BOSH monitors deployed VMs and release jobs’ processes on those VMs via the Health Monitor and the help of the Agent, and Monit.
The Health Monitor is extended by a set of plugins. Each plugin is given an opportunity to act on each heartbeat, so in cases of failure it can notify external services or perform actions against the Director.
Health Monitor includes the following plugins:
- Event Logger: Logs events to a file
- Resurrector: Recreates VMs that have stopped heartbeating
- Emailer: Sends configurable e-mails on events receipt
- OpenTSDB: Sends events to OpenTSDB
- Graphite: Sends events to Graphite
- PagerDuty: Sends events to PagerDuty.com using their API
- DataDog: Sends events to DataDog.com using their API
- AWS CloudWatch: Sends events to Amazon’s CloudWatch using their API
See Configuring Health Monitor for detailed plugins’ configuration.

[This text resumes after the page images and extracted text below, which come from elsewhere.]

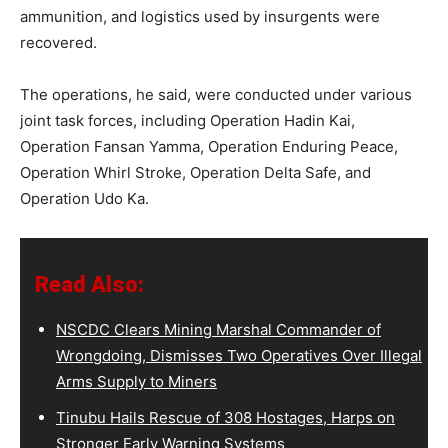
ammunition, and logistics used by insurgents were
recovered.
The operations, he said, were conducted under various
joint task forces, including Operation Hadin Kai,
Operation Fansan Yamma, Operation Enduring Peace,
Operation Whirl Stroke, Operation Delta Safe, and
Operation Udo Ka.
Read Also:
NSCDC Clears Mining Marshal Commander of
Wrongdoing, Dismisses Two Operatives Over Illegal
Arms Supply to Miners
Tinubu Hails Rescue of 308 Hostages, Harps on
Stronger Early Warning Systems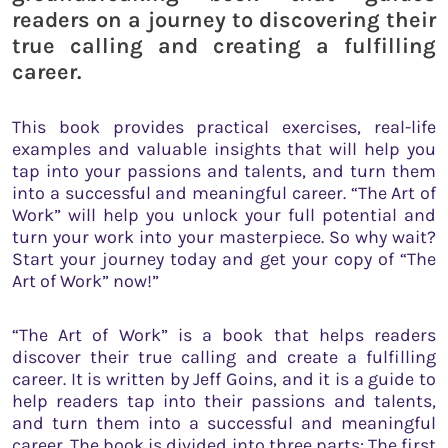
readers on a journey to discovering their
true calling and creating a fulfilling
career.
This book provides practical exercises, real-life
examples and valuable insights that will help you
tap into your passions and talents, and turn them
into a successful and meaningful career. “The Art of
Work” will help you unlock your full potential and
turn your work into your masterpiece. So why wait?
Start your journey today and get your copy of “The
Art of Work” now!”
“The Art of Work” is a book that helps readers
discover their true calling and create a fulfilling
career. It is written by Jeff Goins, and it is a guide to
help readers tap into their passions and talents,
and turn them into a successful and meaningful
career. The book is divided into three parts: The first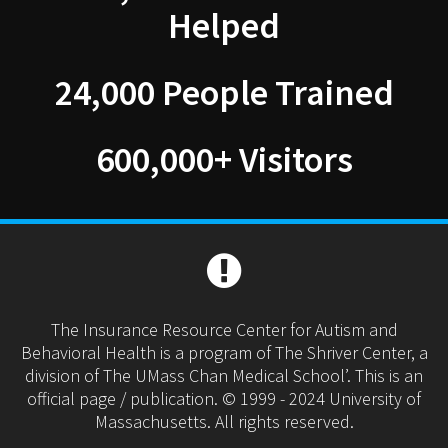
Helped
24,000 People Trained
600,000+ Visitors
The Insurance Resource Center for Autism and
Behavioral Health is a program of The Shriver Center, a
division of The UMass Chan Medical School’. This is an
official page / publication. © 1999 - 2024 University of
Massachusetts. All rights reserved.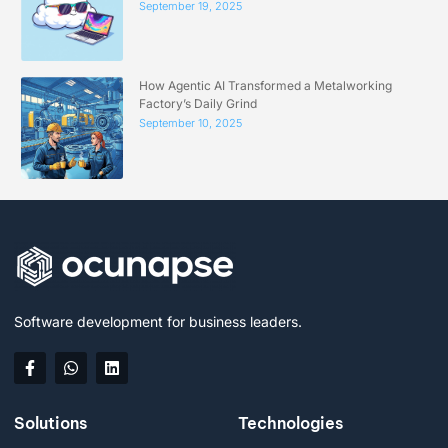
September 19, 2025
How Agentic AI Transformed a Metalworking
Factory’s Daily Grind
September 10, 2025
Software development for business leaders.
Solutions
Technologies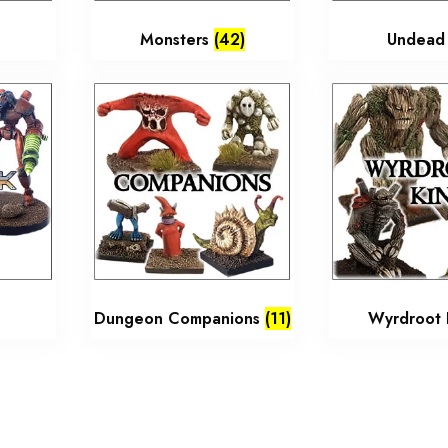
Monsters
(42)
Undea
Dungeon Companions
(11)
Wyrdroot 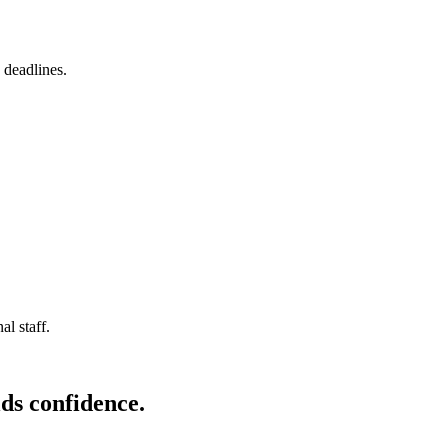
 deadlines.
l staff.
ds confidence.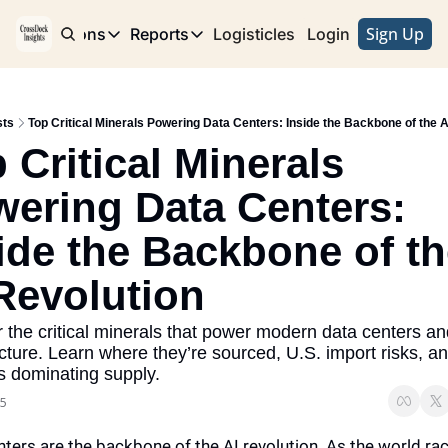
Sign Up
e
Publications
Reports
Logisticles
Advertise with Us
Login
Publications
Reports
Corridor
Concentration Risk
Storefront
sts
Top Critical Minerals Powering Data Centers: Inside the Backbone of the A
Long Haul
Rare Earth Supply Chain Report
BuildOut
 Critical Minerals 
ering Data Centers: 
ide the Backbone of th
Revolution
 the critical minerals that power modern data centers and
ucture. Learn where they’re sourced, U.S. import risks, an
s dominating supply.
25
ters are the backbone of the AI revolution. As the world rac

Resurrector plugin continuously cross-references VMs expected to be running against the VMs that are sending heartbeats. When resurrector does not receive heartbeats for a VM for a certain period of time, it will kick off a task on the Director to try to “resurrect” that VM.
See Automatic repair with Resurrector for details.
Release jobs’ process monitoring on each VM is done with the help of the Monit. Monit continuously monitors presence of the configured release jobs’ processes and restarts processes that are not found. Process restarts, failures, etc. are reported to the Agent which in turn reports them as alerts to the Health Monitor. Each Health Monitor plugin is given an opportunity to act on each alert.
The Agent on each VM sends an alert when someone/something tries to log into the system via SSH. Successful and failed attempts are recorded.
The Director sends an alert when a deployment starts, successfully completes or errors.